* [ASSIGNED TASK]:
Return only the number of lines in the entries below that hold the word "pixels".

* [ENTRIES PROVIDED]:
'''

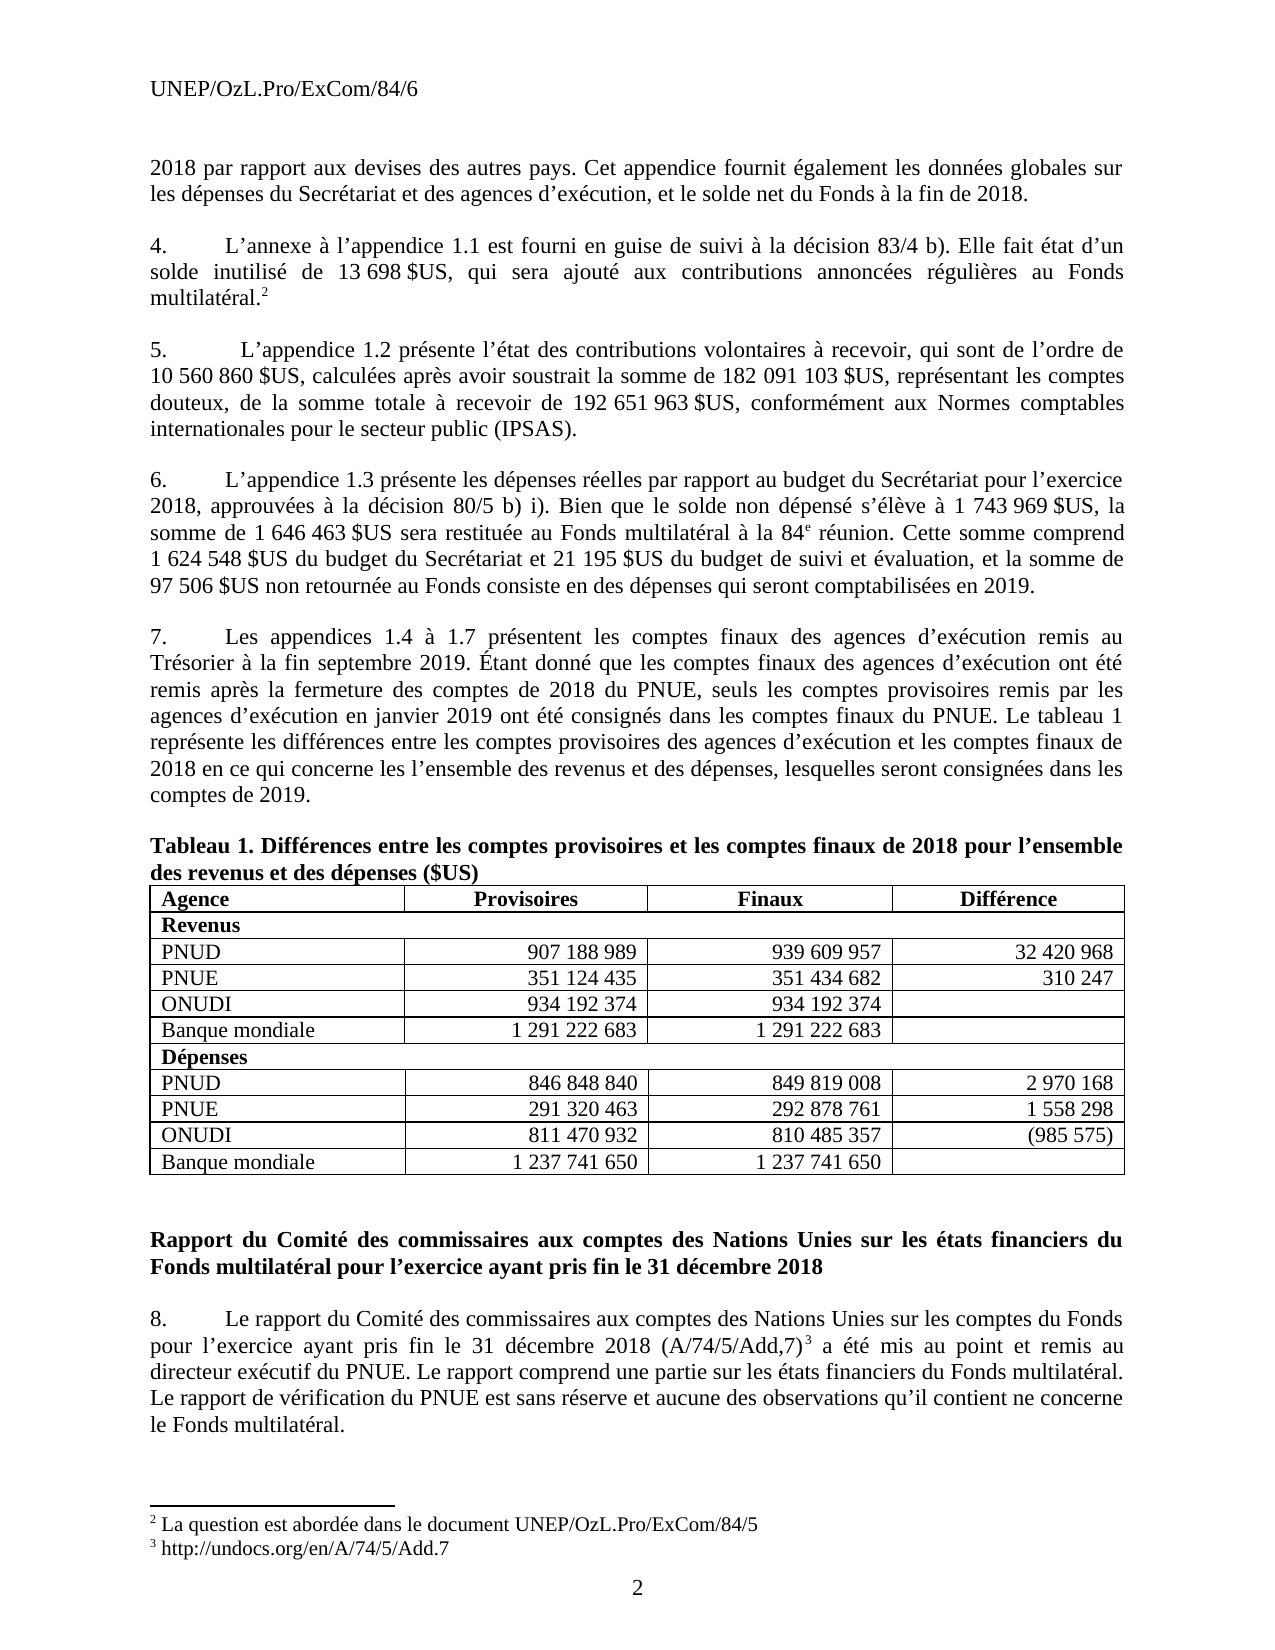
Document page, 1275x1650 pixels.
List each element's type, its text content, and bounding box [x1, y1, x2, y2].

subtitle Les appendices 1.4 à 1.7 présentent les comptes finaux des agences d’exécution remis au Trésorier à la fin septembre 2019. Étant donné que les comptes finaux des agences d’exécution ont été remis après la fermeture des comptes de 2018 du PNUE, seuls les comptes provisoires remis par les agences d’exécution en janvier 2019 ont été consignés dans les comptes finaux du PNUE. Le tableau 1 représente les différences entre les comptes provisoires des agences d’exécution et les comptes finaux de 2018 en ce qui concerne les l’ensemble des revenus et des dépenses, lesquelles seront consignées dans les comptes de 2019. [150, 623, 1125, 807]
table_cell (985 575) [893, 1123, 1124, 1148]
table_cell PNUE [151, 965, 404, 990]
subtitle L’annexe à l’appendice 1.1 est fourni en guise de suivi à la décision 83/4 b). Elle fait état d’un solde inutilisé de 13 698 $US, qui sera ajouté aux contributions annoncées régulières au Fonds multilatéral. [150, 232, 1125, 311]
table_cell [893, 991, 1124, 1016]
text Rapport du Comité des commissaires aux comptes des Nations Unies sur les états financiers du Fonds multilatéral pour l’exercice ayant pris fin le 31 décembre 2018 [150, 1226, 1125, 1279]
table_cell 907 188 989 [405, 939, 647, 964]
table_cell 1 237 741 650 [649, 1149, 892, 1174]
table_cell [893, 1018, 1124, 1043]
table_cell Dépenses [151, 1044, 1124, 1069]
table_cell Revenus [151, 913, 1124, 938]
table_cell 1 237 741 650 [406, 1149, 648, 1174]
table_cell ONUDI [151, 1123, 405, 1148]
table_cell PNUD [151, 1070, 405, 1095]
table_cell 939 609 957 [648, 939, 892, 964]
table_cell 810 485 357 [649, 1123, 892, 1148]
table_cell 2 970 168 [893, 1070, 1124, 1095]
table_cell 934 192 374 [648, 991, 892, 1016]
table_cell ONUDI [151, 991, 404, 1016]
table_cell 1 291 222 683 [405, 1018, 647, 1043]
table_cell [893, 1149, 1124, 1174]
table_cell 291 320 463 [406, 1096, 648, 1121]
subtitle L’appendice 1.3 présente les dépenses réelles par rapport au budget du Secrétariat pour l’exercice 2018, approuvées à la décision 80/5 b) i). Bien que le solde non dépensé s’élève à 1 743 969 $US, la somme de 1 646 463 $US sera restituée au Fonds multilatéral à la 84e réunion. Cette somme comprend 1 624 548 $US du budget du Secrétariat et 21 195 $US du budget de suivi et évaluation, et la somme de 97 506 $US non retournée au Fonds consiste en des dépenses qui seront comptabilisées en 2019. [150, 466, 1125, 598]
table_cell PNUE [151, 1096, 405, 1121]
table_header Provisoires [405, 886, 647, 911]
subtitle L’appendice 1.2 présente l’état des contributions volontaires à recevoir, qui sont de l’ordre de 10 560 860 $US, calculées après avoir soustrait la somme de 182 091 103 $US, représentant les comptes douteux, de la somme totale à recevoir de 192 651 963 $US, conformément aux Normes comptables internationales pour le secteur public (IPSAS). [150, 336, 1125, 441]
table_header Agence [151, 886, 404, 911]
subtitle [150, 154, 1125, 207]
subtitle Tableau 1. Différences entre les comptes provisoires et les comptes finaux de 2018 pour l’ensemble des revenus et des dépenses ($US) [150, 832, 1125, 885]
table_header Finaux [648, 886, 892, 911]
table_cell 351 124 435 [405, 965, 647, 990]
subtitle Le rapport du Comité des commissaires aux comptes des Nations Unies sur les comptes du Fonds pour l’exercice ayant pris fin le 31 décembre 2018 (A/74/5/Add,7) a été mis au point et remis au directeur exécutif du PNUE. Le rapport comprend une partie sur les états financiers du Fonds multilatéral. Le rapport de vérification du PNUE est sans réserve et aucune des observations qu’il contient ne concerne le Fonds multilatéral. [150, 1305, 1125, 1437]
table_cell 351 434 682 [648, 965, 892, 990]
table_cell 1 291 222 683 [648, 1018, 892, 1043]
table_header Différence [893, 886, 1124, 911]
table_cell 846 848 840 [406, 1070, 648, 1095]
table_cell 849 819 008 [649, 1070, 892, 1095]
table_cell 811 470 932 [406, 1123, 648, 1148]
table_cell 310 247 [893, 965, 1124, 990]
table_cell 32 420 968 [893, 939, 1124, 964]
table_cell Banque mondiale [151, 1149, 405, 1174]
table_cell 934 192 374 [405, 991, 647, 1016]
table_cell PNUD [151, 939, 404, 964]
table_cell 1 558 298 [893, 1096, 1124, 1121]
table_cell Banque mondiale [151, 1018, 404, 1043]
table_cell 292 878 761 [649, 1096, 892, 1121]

'''
'''

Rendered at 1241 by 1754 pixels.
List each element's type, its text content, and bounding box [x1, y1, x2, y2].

'''

* [OUTPUT OF THE TASK]:
2